What kind of things do you do at AccessibilityOz?

I perform website accessibility audits, prepare Disability Action Plans, conduct training and work with clients to maximise accessibility at various stages of the web development lifecycle.

What’s been your favourite accessibility project so far?

I recently prepared a disability action plan for a client. The plan outlined their accessibility commitment and goals for all their websites. I find this task really rewarding as it provides clarity and targets to work towards.

How do you think Government is handling the December 2012 deadline?

Even though WCAG2 Single A conformance is required by December 2012, I think many government agencies are struggling to meet this. With so much content being published online it’s a huge task, and finding resources is the biggest challenge. For these agencies, I would recommend they follow the advice of the Australian Human Rights Commission and consult with an accessibility specialist to prepare a web site disability action plan. This plan outlines their commitment to eliminating discrimination online, and their implementation strategies and timeframes.

What’s the most common accessibility error you see over and over again?

Untagged or incorrectly tagged PDFs are the most common. I also regularly see layout tables coded as data tables, which is very confusing to users of screen readers. Lastly, the majority of videos I see do not have captions, audio descriptions or transcripts.

You recently ran a PDF tagging training session at Canberra Accessibility Week. The Australian Government is set to review the status of PDFs and their accessibility next year. Do you think they should make PDFs an accessibility-supported technology?

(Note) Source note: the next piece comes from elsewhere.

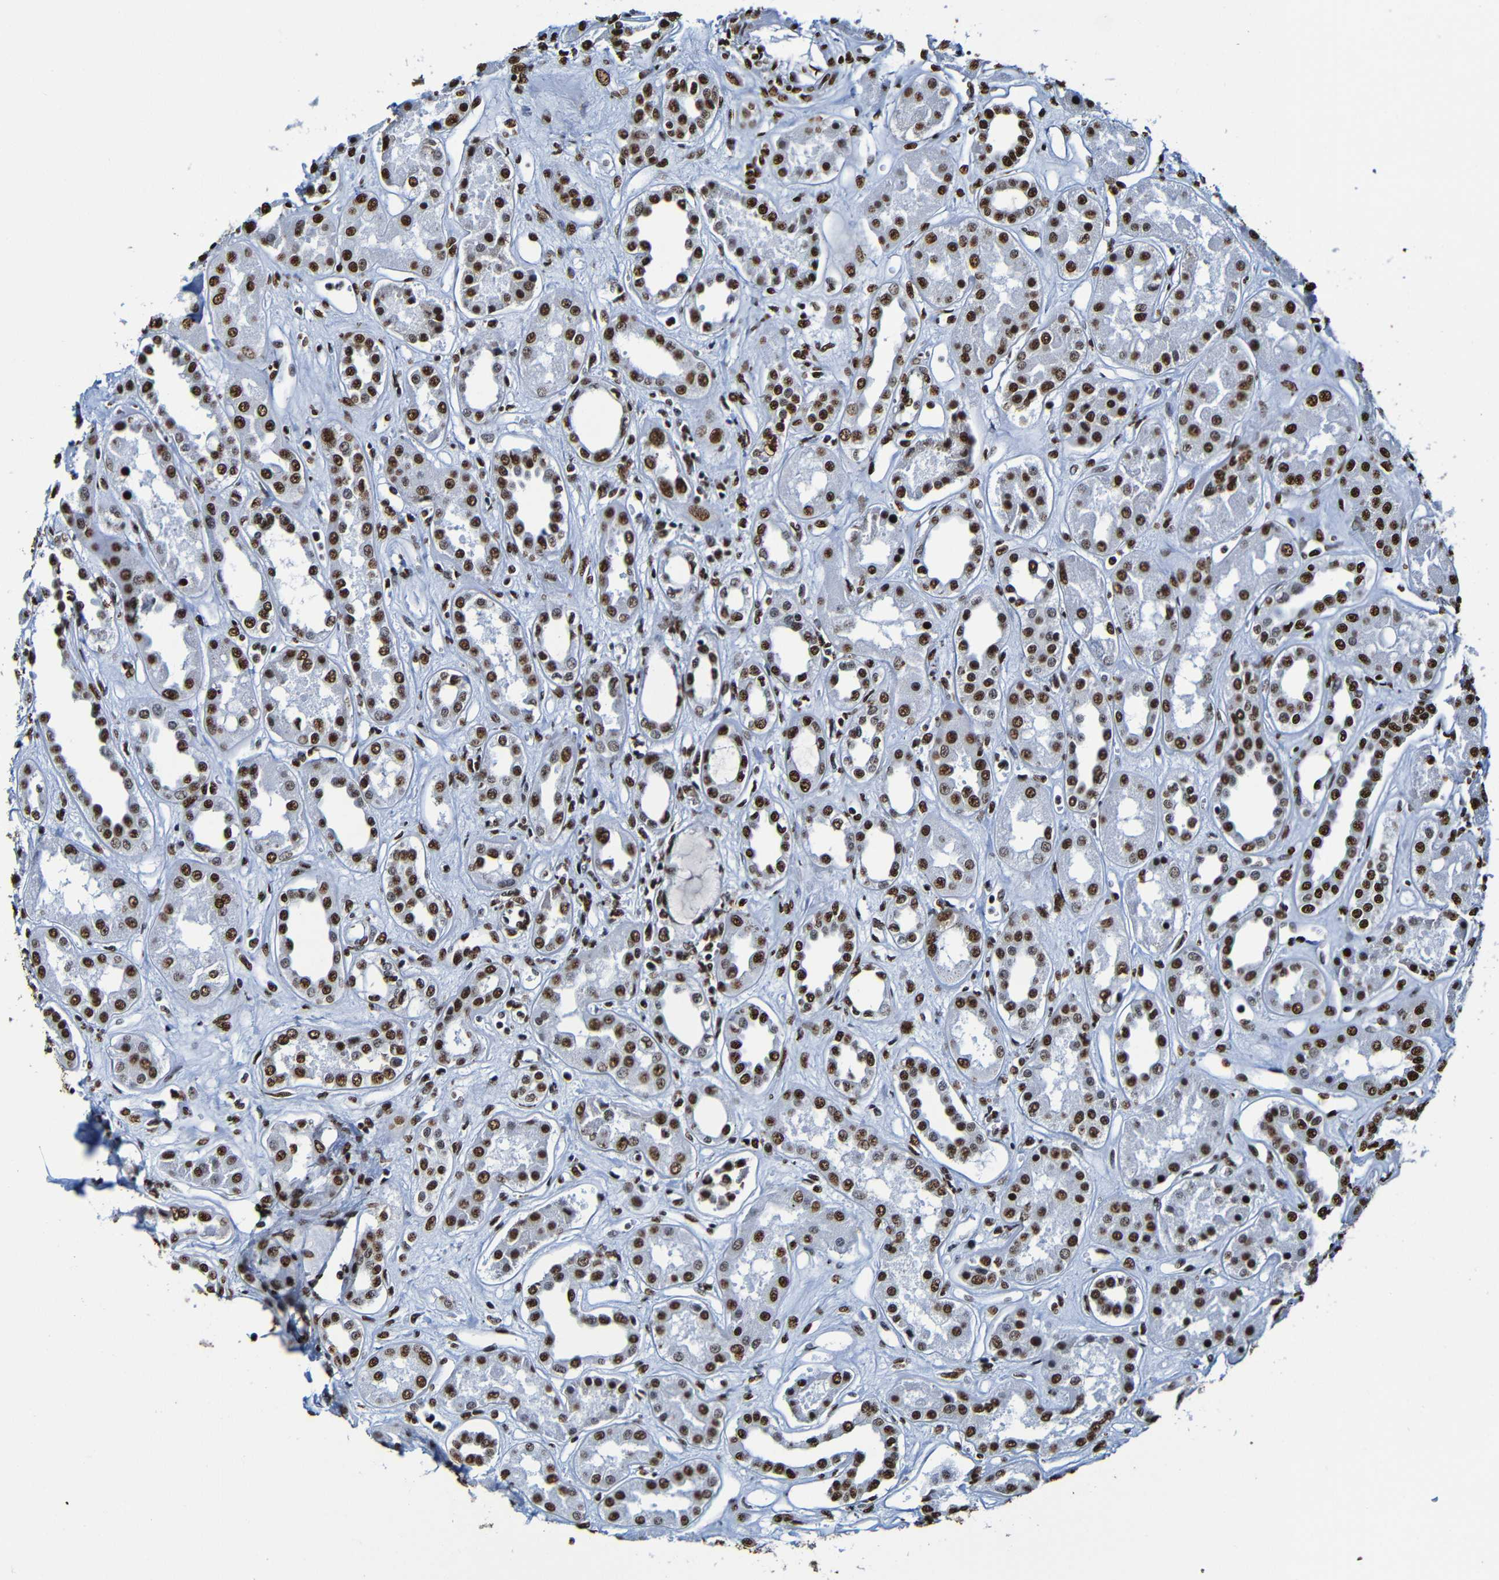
{"staining": {"intensity": "strong", "quantity": ">75%", "location": "nuclear"}, "tissue": "kidney", "cell_type": "Cells in glomeruli", "image_type": "normal", "snomed": [{"axis": "morphology", "description": "Normal tissue, NOS"}, {"axis": "topography", "description": "Kidney"}], "caption": "DAB (3,3'-diaminobenzidine) immunohistochemical staining of unremarkable human kidney reveals strong nuclear protein staining in about >75% of cells in glomeruli.", "gene": "SRSF3", "patient": {"sex": "male", "age": 59}}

No, I think it’s still too soon. Even though ISO have recently released the ‘Electronic document file format enhancement for accessibility’ standard for the development of PDF authoring tools and PDF viewers, more time is needed for these products to be consistency used in the marketplace.

What’s one thing you would say to managers to convince them of the importance of accessibility?

Your users have varied needs – try to understand the perspective of people with disabilities. Accessibility is not an inconvenience and it’s not just the law, it’s your moral and social responsibility. I find it disappointing that people still need so much convincing, or have to work so hard to get support. There is no good reason for a website to be inaccessible. Website accessibility does not cost more if it’s planned within the web development lifecycle.

What do you do when you’re not trying to make the world a more accessible place?

Play with my kids, visit family, catch up with friends, and go to the beach.